Author:
Kabiri Shayan,O’Rourke Sharon M.
Abstract
Introduction: Modeling and mapping of soil organic carbon concentration and distribution at the pedon scale is a current knowledge gap that can be addressed by laboratory-based hyperspectral imaging and chemometric analysis of soil cores. Despite the advancements in soil organic carbon models based on hyperspectral images, it is not clear how these models will perform upon input with images at higher resolutions than those of their training sets. This study aims to measure the generalizability of a soil organic carbon model based on a test set with higher resolution hyperspectral images than that of its training set.Methods: Organic carbon contents were measured at 10 cm intervals on eight soil cores for use as the training set and at 1 cm intervals on a single core for use as the test set. Three regression models, namely, multilayer perceptron, partial least-squares, and support vector regressions, were trained and tested with the median of each hyperspectral image for each of these intervals as the training and test predictors. Permutation importance analysis was performed to explain the models.Results: The results show that although all three models had the same validation R2 of 0.92 for cross-validation on the 10 cm data, multilayer perceptron regression allowed the best generalization with a test R2 of 0.96 compared to the partial least-squares regression (0.81) and support vector regression (0.86).

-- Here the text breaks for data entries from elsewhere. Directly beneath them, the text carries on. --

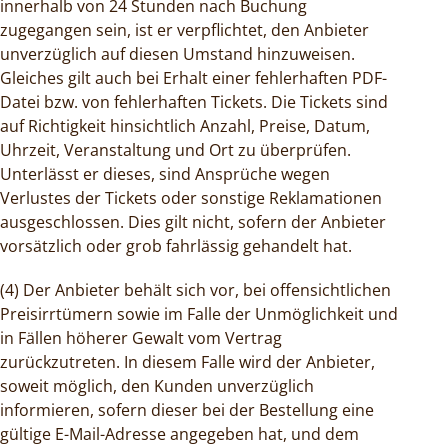
innerhalb von 24 Stunden nach Buchung
zugegangen sein, ist er verpflichtet, den Anbieter
unverzüglich auf diesen Umstand hinzuweisen.
Gleiches gilt auch bei Erhalt einer fehlerhaften PDF-
Datei bzw. von fehlerhaften Tickets. Die Tickets sind
auf Richtigkeit hinsichtlich Anzahl, Preise, Datum,
Uhrzeit, Veranstaltung und Ort zu überprüfen.
Unterlässt er dieses, sind Ansprüche wegen
Verlustes der Tickets oder sonstige Reklamationen
ausgeschlossen. Dies gilt nicht, sofern der Anbieter
vorsätzlich oder grob fahrlässig gehandelt hat.
(4) Der Anbieter behält sich vor, bei offensichtlichen
Preisirrtümern sowie im Falle der Unmöglichkeit und
in Fällen höherer Gewalt vom Vertrag
zurückzutreten. In diesem Falle wird der Anbieter,
soweit möglich, den Kunden unverzüglich
informieren, sofern dieser bei der Bestellung eine
gültige E-Mail-Adresse angegeben hat, und dem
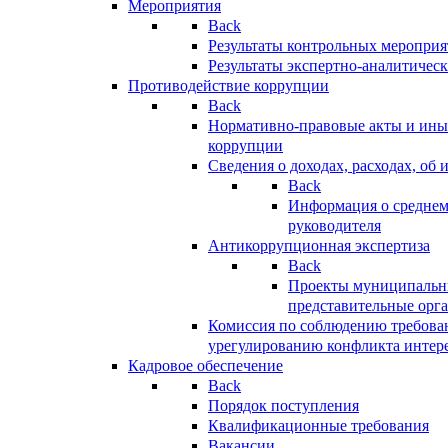
Мероприятия
Back
Результаты контрольных меропри
Результаты экспертно-аналитичес
Противодействие коррупции
Back
Нормативно-правовые акты и иные
коррупции
Сведения о доходах, расходах, об 
Back
Информация о среднем
руководителя
Антикоррупционная экспертиза
Back
Проекты муниципальны
представительные орг
Комиссия по соблюдению требова
урегулированию конфликта интер
Кадровое обеспечение
Back
Порядок поступления
Квалификационные требования
Вакансии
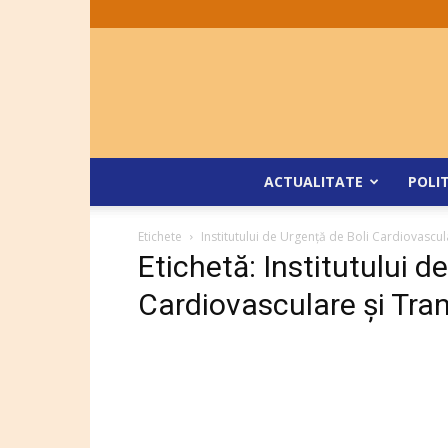
ACTUALITATE
POLI
Etichete
Institutului de Urgenţă de Boli Cardiovascu
Etichetă: Institutului d
Cardiovasculare şi Tra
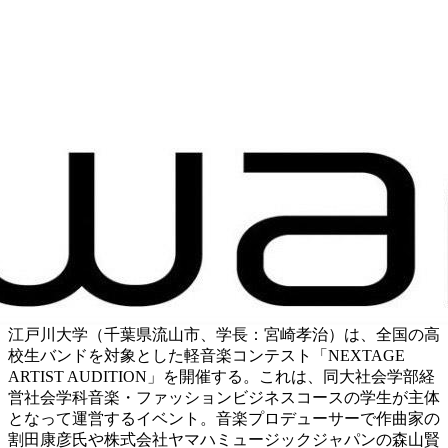
江戸川大学（千葉県流山市、学長：宮崎孝治）は、全国の高
校生バンドを対象とした軽音楽コンテスト「NEXTAGE
ARTIST AUDITION」を開催する。これは、同大社会学部経
営社会学科音楽・ファッションビジネスコースの学生が主体
となって運営するイベント。音楽プロデューサーで作曲家の
割田康彦氏や株式会社ヤマハミュージックジャパンの森山賢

It was demonstrated that the multilayer perceptron model is more robust to soil surface anomalies and that it predicts soil organic carbon on the test set by learning the spectral features related to soil organic matter chromophore activity in the 950–1,150 nm region along with clay mineralogy derived from peaks at 1,400, 1,900, 2,200, 2,250, and 2,350 nm.Conclusions: This study shows that while the regression models based on hyperspectral images perform well at the 10-cm-resolution cross validation, multilayer perceptron regression shows superior generalization and robustness for a higher 1-cm-resolution test set without much loss of prediction power.